Lothar Bossle

Lothar Bossle

Lothar Bossle (* 10. November 1929 in Ramstein/Pfalz; † 17. Dezember 2000 in Würzburg) war Professor für Soziologie an der Julius-Maximilians-Universität Würzburg und der Pädagogischen Hochschule in Lörrach. Außerdem war er als Berater für die CDU-Politiker Helmut Kohl und Hans Filbinger und als Präsident des privaten Instituts für Demokratieforschung tätig.

Inhaltsverzeichnis

Leben

Ausbildung und Berufsanfänge

Lothar Bossle studierte in München und Berlin politische Wissenschaft und Soziologie; 1959 schloss er mit dem Diplom ab. Von 1960 bis 1963 war er wissenschaftlicher Assistent von Gerhard Möbus an der Schule der Bundeswehr für Innere Führung in Koblenz. Danach arbeitete er von 1963 bis 1965 als Assistent am Institut für Politikwissenschaft der Johannes Gutenberg-Universität Mainz. 1965 wurde er dort zum Dr. phil. promoviert. Ab 1966 war er Dozent für politische Wissenschaften an der Fachhochschule Worms. In den 1970er Jahren lehrte er an der Pädagogischen Hochschule Lörrach.

Als Student war Bossle Mitglied der SPD und bekleidete zeitweise das Amt des stellvertretenden Vorsitzender des Westberliner SDS. Nach der Verabschiedung des Godesberger Programms wandte er sich 1959 vom SDS und der SPD ab und trat in die rheinland-pfälzische CDU ein. Hier wurde er als Berater von Helmut Kohl und danach von Hans Filbinger angestellt.

Soziologieprofessur

Seit Anfang der 1970er Jahre unterstützte Bossle Franz Josef Strauß, der ihm 1977 zu seinem Lehrstuhl an der Universität Würzburg verhalf. Auf Strauß' Betreiben wurde Bossle von Kultusminister Hans Maier unter 55 Mitbewerbern ausgewählt und gegen die Voten des akademischen Senats, des Berufungsausschusses und des Fachbereichsrats auf den Lehrstuhl für Soziologie eingesetzt, was massive Proteste bei den Studenten hervorrief.[1]

Internationale Gesellschaft für Menschenrechte

Bossle wurde des Weiteren Kuratoriumsmitglied in der Internationalen Gesellschaft für Menschenrechte. Als solcher unterhielt er Kontakte zur chilenischen Militärjunta unter Augusto Pinochet, was ihm unter anderem eine Reise in die ansonsten abgeschotteten Colonia Dignidad ermöglichte, und rechtfertigte auch die Griechische Militärdiktatur.[2]

Institut für Demokratieforschung

1981 wurde Bossle Präsident des privaten Instituts für Demokratieforschung in Würzburg, das als „Doktorfabrik“ bekannt wurde.[3] Der bayerische Landtag beschäftigte sich deshalb mehrfach mit dem „Fall Bossle“. Nachprüfungen ergaben, dass nur bei einer der zahlreichen Doktorarbeiten ein Zweitgutachter vom Fach herangezogen worden war. Der andere Soziologieprofessor in Würzburg, Wolfgang Lipp bekundete, viele angebliche Doktorarbeiten „nie zu Gesicht bekommen“ zu haben.[4] Bossles Vorgehen bezüglich Promotionsverfahren an seinem Lehrstuhl wurde in den Medien bezüglich seiner Seriosität wiederholt in Frage gestellt.[5]

Nach dem Tod von Franz Josef Strauß wurde Bossle weiterhin von der CSU unterstützt, geriet aber nun auch innerhalb der CSU in die Kritik. Der Wissenschaftsminister Wolfgang Wild (CSU) erklärte 1989, Bossle habe „den Bogen überspannt“.[4] 1989 gab Bossle die Leitung des Instituts für Demokratieforschung an den CDU-Politiker Heinrich Lummer ab.

--- Aufgaben ---
• 1. Schreiben Sie aus dem Lesetext alles von „Als Student war“ bis hinunter zu „Hans Filbinger angestellt.“ ab.
• 2. Wodurch wurde Bossle laut dem Lesetext eine Reise in die Colonia Dignidad möglich? Antworten Sie in ein bis drei Sätzen.
• 3. Zählen Sie alle Städte auf, die im Lesetext genannt werden.

--- Angezeigte Informationen ---

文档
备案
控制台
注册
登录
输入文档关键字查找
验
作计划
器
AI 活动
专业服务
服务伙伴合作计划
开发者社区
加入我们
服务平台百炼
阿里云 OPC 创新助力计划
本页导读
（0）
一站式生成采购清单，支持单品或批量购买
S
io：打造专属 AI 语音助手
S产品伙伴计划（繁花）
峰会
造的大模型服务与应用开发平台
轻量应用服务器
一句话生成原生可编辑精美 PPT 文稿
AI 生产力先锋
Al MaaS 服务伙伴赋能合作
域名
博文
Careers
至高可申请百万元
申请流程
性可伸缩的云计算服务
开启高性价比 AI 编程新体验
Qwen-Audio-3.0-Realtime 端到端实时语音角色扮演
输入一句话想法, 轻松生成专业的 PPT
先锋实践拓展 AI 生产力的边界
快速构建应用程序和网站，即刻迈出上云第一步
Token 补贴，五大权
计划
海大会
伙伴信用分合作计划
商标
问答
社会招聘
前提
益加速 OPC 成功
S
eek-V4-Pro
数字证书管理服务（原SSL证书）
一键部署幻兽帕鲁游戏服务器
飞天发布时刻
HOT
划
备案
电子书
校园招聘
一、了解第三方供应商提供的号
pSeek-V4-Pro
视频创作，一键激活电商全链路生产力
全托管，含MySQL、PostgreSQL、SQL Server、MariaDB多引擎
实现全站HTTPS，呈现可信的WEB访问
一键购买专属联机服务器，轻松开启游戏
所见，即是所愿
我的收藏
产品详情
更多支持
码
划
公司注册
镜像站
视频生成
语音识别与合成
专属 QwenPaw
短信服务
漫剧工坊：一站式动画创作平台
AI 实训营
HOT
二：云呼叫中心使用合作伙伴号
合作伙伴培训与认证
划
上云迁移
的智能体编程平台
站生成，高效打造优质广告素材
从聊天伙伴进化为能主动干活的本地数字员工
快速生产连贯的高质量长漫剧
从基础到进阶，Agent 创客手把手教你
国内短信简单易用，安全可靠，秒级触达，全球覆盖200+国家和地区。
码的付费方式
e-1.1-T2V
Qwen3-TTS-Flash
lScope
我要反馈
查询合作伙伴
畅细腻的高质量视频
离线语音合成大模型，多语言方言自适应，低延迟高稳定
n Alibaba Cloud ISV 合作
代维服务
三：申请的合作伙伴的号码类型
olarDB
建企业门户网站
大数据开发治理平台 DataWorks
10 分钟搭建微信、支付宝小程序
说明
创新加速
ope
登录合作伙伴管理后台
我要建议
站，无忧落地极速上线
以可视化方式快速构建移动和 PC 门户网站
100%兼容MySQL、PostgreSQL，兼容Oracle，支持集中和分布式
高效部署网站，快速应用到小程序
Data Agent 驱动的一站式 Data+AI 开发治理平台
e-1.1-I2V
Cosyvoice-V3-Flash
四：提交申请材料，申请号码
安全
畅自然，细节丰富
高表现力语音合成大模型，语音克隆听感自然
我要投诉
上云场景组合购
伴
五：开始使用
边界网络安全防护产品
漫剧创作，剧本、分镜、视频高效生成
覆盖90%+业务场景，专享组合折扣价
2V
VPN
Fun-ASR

--- Lösungen ---
• 1.
Als Student war Bossle Mitglied der SPD und bekleidete zeitweise das Amt des stellvertretenden Vorsitzender des Westberliner SDS. Nach der Verabschiedung des Godesberger Programms wandte er sich 1959 vom SDS und der SPD ab und trat in die rheinland-pfälzische CDU ein. Hier wurde er als Berater von Helmut Kohl und danach von Hans Filbinger angestellt.

• 2. Als Kuratoriumsmitglied der Internationalen Gesellschaft für Menschenrechte unterhielt Bossle Kontakte zur chilenischen Militärjunta unter Augusto Pinochet. Diese Kontakte ermöglichten ihm unter anderem eine Reise in die sonst abgeschottete Colonia Dignidad.

• 3. Ramstein, Würzburg, Lörrach, München, Berlin, Koblenz, Mainz, Worms